▸ **Reading passage**
Shaftesbury was the very reverse of a trimmer. His disposition led
him generally to do his utmost to exalt the side which was up, and to
depress the side which was down. His transitions were from extreme to
extreme. While he stayed with a party he went all lengths for it: when
he quitted it he went all lengths against it. Halifax was emphatically
a trimmer; a trimmer both by intellect and by constitution. The name was
fixed on him by his contemporaries; and he was so far from being ashamed
of it that he assumed it as a badge of honour. He passed from faction
to faction. But, instead of adopting and inflaming the passions of those
whom he joined, he tried to diffuse among them something of the spirit
of those whom he had just left. While he acted with the Opposition he
was suspected of being a spy of the Court; and when he had joined the
Court all the Tories were dismayed by his Republican doctrines.

He wanted neither arguments nor eloquence to exhibit what was commonly
regarded as his wavering policy in the fairest light. He trimmed,
he said, as the temperate zone trims between intolerable heat and
intolerable cold, as a good government trims between despotism and
anarchy, as a pure church trims between the errors of the Papist and
those of the Anabaptist. Nor was this defence by any means without
weight; for, though there is abundant proof that his integrity was
not of strength to withstand the temptations by which his cupidity
and vanity were sometimes assailed, yet his dislike of extremes, and a
forgiving and compassionate temper which seems to have been natural to
him, preserved him from all participation in the worst crimes of his
time. If both parties accused him of deserting {88}them, both were
compelled to admit that they had great obligations to his humanity, and
that, though an uncertain friend, he was a placable enemy. He voted in
favour of Lord Stafford, the victim of the Whigs; he did his utmost to
save Lord Russell, the victim of the Tories; and, on the whole, we
are inclined to think that his public life, though far indeed from
faultless, has as few great stains as that of any politician who took an
active part in affairs during the troubled and disastrous period of ten
years which elapsed between the fall of Lord Danby and the Revolution.

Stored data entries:
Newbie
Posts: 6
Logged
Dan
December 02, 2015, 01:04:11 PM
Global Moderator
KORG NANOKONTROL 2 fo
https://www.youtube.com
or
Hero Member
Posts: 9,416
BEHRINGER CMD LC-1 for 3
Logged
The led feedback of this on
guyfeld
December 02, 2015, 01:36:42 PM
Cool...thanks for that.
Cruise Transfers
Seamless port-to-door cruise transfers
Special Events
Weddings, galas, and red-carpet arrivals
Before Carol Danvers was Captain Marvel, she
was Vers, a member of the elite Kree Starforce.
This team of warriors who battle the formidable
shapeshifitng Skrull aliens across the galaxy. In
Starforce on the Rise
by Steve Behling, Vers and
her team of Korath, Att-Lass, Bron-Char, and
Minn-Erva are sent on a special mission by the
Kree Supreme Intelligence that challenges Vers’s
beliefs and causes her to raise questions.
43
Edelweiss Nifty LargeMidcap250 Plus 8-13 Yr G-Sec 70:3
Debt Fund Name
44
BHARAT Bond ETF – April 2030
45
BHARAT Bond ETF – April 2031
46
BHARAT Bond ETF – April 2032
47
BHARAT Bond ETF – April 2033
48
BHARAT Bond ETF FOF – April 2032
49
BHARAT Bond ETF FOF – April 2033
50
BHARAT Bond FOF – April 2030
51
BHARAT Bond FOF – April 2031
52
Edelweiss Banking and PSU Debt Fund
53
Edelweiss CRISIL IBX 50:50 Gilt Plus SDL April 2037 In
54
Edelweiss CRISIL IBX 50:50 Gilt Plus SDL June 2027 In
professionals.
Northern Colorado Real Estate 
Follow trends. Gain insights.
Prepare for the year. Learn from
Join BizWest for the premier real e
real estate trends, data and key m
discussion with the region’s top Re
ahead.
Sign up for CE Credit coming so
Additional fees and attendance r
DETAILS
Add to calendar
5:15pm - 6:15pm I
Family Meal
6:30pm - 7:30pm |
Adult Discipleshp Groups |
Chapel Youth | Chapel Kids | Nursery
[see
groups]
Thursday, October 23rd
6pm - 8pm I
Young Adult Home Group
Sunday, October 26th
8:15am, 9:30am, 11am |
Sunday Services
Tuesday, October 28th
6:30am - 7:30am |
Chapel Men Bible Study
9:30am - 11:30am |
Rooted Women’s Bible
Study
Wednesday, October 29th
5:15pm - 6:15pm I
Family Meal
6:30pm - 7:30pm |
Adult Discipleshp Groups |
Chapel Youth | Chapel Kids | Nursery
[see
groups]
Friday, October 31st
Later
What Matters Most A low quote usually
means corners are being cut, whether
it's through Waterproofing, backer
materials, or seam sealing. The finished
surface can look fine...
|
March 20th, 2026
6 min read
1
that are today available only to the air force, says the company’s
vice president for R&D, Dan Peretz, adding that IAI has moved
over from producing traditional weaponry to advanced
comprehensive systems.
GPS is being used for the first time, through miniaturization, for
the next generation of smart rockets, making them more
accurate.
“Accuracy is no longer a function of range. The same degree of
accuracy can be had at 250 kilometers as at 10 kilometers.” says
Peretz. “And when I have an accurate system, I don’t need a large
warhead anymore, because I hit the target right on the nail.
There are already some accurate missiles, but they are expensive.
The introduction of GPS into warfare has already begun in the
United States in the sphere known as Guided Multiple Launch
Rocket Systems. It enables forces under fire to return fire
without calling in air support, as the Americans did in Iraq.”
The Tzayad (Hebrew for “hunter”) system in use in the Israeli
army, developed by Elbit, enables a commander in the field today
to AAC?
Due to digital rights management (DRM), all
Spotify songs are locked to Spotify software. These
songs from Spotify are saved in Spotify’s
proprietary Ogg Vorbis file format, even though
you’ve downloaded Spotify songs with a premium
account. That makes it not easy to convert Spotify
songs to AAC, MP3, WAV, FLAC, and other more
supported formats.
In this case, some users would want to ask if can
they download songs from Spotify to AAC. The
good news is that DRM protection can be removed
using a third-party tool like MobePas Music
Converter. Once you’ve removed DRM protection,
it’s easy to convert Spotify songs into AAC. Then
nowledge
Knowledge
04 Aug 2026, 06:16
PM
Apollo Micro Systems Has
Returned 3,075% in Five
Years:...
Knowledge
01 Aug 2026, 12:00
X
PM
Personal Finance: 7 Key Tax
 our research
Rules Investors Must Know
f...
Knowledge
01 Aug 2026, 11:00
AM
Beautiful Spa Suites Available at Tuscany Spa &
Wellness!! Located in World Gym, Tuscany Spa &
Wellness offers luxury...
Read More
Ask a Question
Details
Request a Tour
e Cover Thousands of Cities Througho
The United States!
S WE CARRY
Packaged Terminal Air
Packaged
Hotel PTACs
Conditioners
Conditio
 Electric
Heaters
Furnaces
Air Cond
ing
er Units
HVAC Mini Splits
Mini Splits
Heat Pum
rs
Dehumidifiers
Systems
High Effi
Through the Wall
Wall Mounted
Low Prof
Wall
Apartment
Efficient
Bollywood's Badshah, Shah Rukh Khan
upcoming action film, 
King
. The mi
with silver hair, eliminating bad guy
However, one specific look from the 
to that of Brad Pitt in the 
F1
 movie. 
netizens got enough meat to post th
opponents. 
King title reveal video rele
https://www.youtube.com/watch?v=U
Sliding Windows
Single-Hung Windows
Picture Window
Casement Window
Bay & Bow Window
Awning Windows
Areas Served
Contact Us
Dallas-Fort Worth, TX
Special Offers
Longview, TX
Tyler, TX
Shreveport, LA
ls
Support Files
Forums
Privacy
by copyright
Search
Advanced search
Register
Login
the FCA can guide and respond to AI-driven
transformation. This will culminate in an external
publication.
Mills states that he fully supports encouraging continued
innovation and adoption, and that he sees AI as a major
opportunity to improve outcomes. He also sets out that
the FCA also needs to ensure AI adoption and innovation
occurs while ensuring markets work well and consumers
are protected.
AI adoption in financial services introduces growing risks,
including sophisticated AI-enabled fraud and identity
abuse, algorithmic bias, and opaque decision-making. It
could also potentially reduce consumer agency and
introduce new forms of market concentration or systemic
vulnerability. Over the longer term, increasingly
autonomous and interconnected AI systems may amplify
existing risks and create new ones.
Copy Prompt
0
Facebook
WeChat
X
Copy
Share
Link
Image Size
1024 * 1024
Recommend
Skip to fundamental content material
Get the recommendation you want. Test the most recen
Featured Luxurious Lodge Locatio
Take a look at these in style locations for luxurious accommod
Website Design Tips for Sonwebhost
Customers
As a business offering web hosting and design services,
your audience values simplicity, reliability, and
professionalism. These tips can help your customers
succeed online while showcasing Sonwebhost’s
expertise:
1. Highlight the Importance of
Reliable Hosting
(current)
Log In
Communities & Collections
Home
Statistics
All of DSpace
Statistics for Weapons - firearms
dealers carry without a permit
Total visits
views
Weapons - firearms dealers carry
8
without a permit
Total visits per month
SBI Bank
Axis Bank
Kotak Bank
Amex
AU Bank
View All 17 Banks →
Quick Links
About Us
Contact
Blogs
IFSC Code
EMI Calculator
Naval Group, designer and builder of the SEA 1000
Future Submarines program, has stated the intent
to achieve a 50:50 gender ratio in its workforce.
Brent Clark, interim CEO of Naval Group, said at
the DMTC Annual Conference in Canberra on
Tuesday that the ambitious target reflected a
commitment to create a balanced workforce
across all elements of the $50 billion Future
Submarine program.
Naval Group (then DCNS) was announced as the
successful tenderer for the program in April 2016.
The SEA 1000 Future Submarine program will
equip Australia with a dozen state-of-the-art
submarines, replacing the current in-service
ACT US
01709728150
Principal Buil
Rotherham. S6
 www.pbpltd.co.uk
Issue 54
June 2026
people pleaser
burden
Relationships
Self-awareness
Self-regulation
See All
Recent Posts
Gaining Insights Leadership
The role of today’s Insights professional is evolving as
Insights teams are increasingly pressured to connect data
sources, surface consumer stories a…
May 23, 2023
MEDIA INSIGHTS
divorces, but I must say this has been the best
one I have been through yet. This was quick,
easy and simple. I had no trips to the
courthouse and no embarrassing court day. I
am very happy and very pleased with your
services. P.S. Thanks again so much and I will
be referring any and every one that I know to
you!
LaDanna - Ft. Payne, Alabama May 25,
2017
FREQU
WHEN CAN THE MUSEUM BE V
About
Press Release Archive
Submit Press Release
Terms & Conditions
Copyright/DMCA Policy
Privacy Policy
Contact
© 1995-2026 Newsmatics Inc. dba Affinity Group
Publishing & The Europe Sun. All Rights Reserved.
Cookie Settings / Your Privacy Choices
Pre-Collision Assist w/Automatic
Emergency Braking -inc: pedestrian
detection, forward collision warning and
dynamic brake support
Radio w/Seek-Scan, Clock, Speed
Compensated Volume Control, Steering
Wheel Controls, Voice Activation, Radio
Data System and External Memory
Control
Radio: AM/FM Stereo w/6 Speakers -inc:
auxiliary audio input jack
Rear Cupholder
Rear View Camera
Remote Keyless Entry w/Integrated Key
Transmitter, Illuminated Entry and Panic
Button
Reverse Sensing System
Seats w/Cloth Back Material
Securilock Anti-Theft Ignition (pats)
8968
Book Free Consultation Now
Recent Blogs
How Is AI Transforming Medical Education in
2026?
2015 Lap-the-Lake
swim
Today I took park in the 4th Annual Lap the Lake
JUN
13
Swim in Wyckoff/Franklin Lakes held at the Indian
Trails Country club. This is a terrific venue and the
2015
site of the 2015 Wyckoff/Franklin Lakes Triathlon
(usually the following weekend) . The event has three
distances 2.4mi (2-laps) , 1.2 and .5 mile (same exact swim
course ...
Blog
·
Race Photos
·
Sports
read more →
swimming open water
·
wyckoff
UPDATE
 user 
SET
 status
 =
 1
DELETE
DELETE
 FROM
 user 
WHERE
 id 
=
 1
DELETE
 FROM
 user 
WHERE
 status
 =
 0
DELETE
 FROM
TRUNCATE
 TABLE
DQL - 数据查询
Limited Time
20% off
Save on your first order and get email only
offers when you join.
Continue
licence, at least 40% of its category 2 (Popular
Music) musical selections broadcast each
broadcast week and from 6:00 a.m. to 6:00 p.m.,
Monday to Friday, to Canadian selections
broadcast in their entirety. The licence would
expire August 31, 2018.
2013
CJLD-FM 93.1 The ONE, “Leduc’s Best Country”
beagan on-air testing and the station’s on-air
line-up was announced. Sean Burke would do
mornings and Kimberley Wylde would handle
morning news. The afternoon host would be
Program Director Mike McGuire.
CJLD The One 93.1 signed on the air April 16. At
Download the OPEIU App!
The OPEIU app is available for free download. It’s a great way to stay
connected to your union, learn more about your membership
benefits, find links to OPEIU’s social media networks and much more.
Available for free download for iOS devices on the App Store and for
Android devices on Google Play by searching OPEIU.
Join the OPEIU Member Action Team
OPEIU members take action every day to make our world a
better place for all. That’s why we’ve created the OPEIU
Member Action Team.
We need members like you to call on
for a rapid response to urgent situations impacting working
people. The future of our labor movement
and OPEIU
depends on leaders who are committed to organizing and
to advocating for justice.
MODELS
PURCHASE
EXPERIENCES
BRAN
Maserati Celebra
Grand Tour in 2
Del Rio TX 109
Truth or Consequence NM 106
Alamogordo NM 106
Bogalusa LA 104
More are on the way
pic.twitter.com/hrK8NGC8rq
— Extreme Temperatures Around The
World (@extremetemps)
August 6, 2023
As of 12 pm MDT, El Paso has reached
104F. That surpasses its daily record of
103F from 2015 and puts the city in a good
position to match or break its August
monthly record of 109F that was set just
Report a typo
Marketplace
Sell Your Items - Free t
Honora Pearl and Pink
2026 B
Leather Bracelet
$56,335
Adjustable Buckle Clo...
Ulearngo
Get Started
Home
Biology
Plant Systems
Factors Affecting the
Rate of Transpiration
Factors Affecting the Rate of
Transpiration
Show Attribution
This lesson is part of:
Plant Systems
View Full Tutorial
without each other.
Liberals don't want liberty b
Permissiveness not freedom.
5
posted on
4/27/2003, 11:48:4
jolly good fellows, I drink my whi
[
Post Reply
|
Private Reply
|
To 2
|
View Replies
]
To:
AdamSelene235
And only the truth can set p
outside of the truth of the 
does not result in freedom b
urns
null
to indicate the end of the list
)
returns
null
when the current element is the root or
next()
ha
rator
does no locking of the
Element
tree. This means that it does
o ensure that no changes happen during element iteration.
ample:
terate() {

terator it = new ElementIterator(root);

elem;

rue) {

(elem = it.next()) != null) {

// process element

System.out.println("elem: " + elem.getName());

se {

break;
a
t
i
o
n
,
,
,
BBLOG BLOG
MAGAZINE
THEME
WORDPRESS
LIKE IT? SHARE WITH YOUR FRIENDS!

▸ **Assignment**
Repeat everything in the passage on Halifax from "Shaftesbury was the" down to "his Republican doctrines.", word for word.

▸ **Task answer**
Shaftesbury was the very reverse of a trimmer. His disposition led
him generally to do his utmost to exalt the side which was up, and to
depress the side which was down. His transitions were from extreme to
extreme. While he stayed with a party he went all lengths for it: when
he quitted it he went all lengths against it. Halifax was emphatically
a trimmer; a trimmer both by intellect and by constitution. The name was
fixed on him by his contemporaries; and he was so far from being ashamed
of it that he assumed it as a badge of honour. He passed from faction
to faction. But, instead of adopting and inflaming the passions of those
whom he joined, he tried to diffuse among them something of the spirit
of those whom he had just left. While he acted with the Opposition he
was suspected of being a spy of the Court; and when he had joined the
Court all the Tories were dismayed by his Republican doctrines.